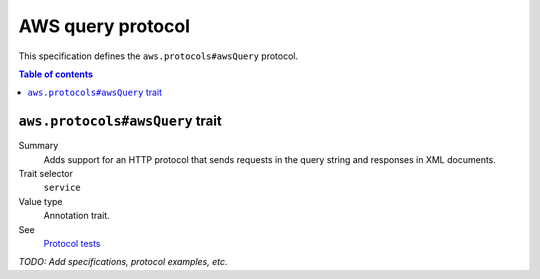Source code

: .. _aws-query-protocol:

==================
AWS query protocol
==================

This specification defines the ``aws.protocols#awsQuery`` protocol.

.. contents:: Table of contents
    :depth: 2
    :local:
    :backlinks: none


.. _aws.protocols#awsQuery-trait:

--------------------------------
``aws.protocols#awsQuery`` trait
--------------------------------

Summary
    Adds support for an HTTP protocol that sends requests in the query
    string and responses in XML documents.
Trait selector
    ``service``
Value type
    Annotation trait.
See
    `Protocol tests <https://github.com/awslabs/smithy/tree/meta-protocol-and-auth/smithy-aws-protocol-tests/model>`_

.. tabs::

    .. code-tab:: smithy

        namespace smithy.example

        use aws.protocols#awsQuery

        @awsQuery
        service MyService {
            version: "2020-02-05"
        }

    .. code-tab:: json

        {
            "smithy": "1.0.0",
            "shapes": {
                "smithy.example#MyService": {
                    "type": "service",
                    "version": "2020-02-05",
                    "traits": {
                        "aws.protocols#awsQuery": {}
                    }
                }
            }
        }

*TODO: Add specifications, protocol examples, etc.*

__________

PROBLEM: I'd like the material duplicated exactly, without its pictures.

EXPECTED ANSWER:
Source code

: .. _aws-query-protocol:

==================
AWS query protocol
==================

This specification defines the ``aws.protocols#awsQuery`` protocol.

.. contents:: Table of contents
    :depth: 2
    :local:
    :backlinks: none


.. _aws.protocols#awsQuery-trait:

--------------------------------
``aws.protocols#awsQuery`` trait
--------------------------------

Summary
    Adds support for an HTTP protocol that sends requests in the query
    string and responses in XML documents.
Trait selector
    ``service``
Value type
    Annotation trait.
See
    `Protocol tests <https://github.com/awslabs/smithy/tree/meta-protocol-and-auth/smithy-aws-protocol-tests/model>`_

.. tabs::

    .. code-tab:: smithy

        namespace smithy.example

        use aws.protocols#awsQuery

        @awsQuery
        service MyService {
            version: "2020-02-05"
        }

    .. code-tab:: json

        {
            "smithy": "1.0.0",
            "shapes": {
                "smithy.example#MyService": {
                    "type": "service",
                    "version": "2020-02-05",
                    "traits": {
                        "aws.protocols#awsQuery": {}
                    }
                }
            }
        }

*TODO: Add specifications, protocol examples, etc.*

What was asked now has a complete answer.